I want to install 4 recessed lights in my bedroom, in each corner, 2' from the walls, as shown in the plan below, I can get into the attic but I was hoping for a guide on installation, what type to get, etc.  I was going to run the wire for it from the fan control in the wall


----------



## handyguys (Jun 18, 2010)

The recessed cans should be "IC" rated. That means Insulation Contact. I assume you have an insulated attic. Recessed lights can be very expensive or crazy cheap. The home centers will sell a box of six for less than some single ones go for. When shopping price out the trim rings too, they can add a considerable expense for certain styles.

If you have access in the attic then you can use either 'remodel' or "new construction" styles. remodel fixtures are designed to be installed from below. new construction style assumes you can nail them to the joists (you can from your attic).

Good luck and feel free to ask any further questions once you pick out the fixtures. Read the instructions and be safe working on electrical.


----------



## Zachary (Jun 18, 2010)

Thanks for the info, I do have attic access and yes, it is insulated.  I will post when I buy lights


----------



## granite-girl (Jun 21, 2010)

Do you have a fan in your closet & laundry room ?  
What kind of software did you use to create that drawing? Is it pretty easy to use ?


----------



## Zachary (Jun 21, 2010)

granite-girl said:


> Do you have a fan in your closet & laundry room ?
> What kind of software did you use to create that drawing? Is it pretty easy to use ?

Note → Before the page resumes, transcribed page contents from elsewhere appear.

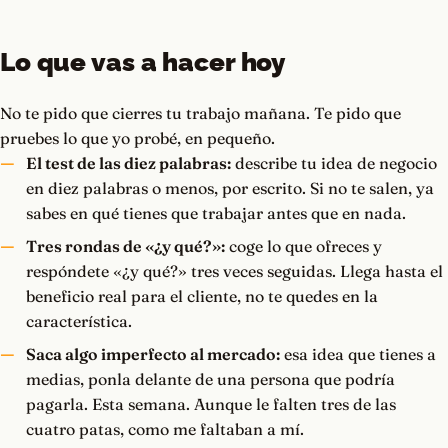
Lo que vas a hacer hoy
No te pido que cierres tu trabajo mañana. Te pido que
pruebes lo que yo probé, en pequeño.
El test de las diez palabras:
describe tu idea de negocio
en diez palabras o menos, por escrito. Si no te salen, ya
sabes en qué tienes que trabajar antes que en nada.
Tres rondas de «¿y qué?»:
coge lo que ofreces y
respóndete «¿y qué?» tres veces seguidas. Llega hasta el
beneficio real para el cliente, no te quedes en la
característica.
Saca algo imperfecto al mercado:
esa idea que tienes a
medias, ponla delante de una persona que podría
pagarla. Esta semana. Aunque le falten tres de las
cuatro patas, como me faltaban a mí.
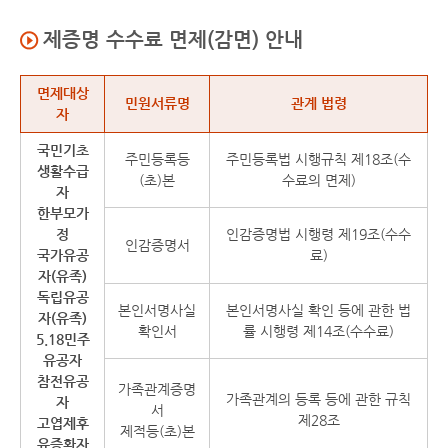
제증명 수수료 면제(감면) 안내
제증명 수수료 면제(감면) 안내
면제대상
민원서류명
관계 법령
자
국민기초
주민등록등
주민등록법 시행규칙 제18조(수
생활수급
(초)본
수료의 면제)
자
한부모가
정
인감증명법 시행령 제19조(수수
인감증명서
국가유공
료)
자(유족)
독립유공
본인서명사실
본인서명사실 확인 등에 관한 법
자(유족)
확인서
률 시행령 제14조(수수료)
5.18민주
유공자
참전유공
가족관계증명
가족관계의 등록 등에 관한 규칙
자
서
제28조
고엽제후
제적등(초)본
유증환자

Yes I sure do, all told there are 16 ceiling fans in this house, it really helps with air circulation





The program I used is called 3D Home Architect 2.0, it's an old program so you'd need to get it off ebay but it is unbelievably simple to use, I've had it since 1995 when it was new and even then, when I was 6/7 I could use it


----------



## granite-girl (Jun 21, 2010)

Huh, I think I had 3D Home Architect at one time


----------



## elan123 (Jun 29, 2010)

I use that software myself, good stuff for being so old.


----------



## Wuzzat? (Jun 29, 2010)

Room Calculations


----------



## Zachary (Jul 9, 2010)

Today I bought the lights, they are IC rated.  I also set up the switches for them, I'll have to do the lights next week.  I used wiremold because I didn't want to have to cut out the drywall to put in a bigger box.  Looking back I should have gotten double size wiremold box, I already had one single since the control for my fan was too big to fit into the box so I just got a second and put them next to each other...I don't like how it looks though, so yeah, I'll probably get a double next time I'm at Home Depot...I will paint the wiremold strip the same color as the wall.  In the pic the switches are to the left and my fan control is to the right


----------



## handyguys (Jul 9, 2010)

Zach, why the wiremold? 

Since you can get into the ceiling from above to hook up the lights you should be able to find the top plate for that wall, drill a hole and fish a wire down to a 'remodel' double gang switch box. You can pull any existing wires into the new box too. The hardest part will be getting out an old existing box.


----------



## Zachary (Jul 9, 2010)

I decided on wiremold because it was the easiest way to do what I wanted, I don't want to have to repair the drywall, which I'd have to cut out to get the old box out.  I know it's the cheaters way but once painted it'll hardly be noticeable, I've seen it done in other houses.


----------



## handyguys (Jul 9, 2010)

nope, nope, nope - no drywall repairs at all.

The old box, if original, was likely nailed to the stud next to the door. You can use a hacksaw blade (or a fein multitool) or something similar to just cut the nails. Then pull the box out. Trace the new remodel box to the drywall and cut the new opening (I assume you are going from single gang to double). 

You can go back and do that, you only repairs would be where you anchored the wiremolding into the drywall.


----------



## Zachary (Jul 9, 2010)

Didn't know it was that simple, I probably will do that some time later on, for now though this'll work


----------



## Zachary (Aug 21, 2010)

Got them installed!  Sometime between when I bought them and now two of the trim rings disappeared but I'll get new ones this week.  I also need two more 6500k bulbs


----------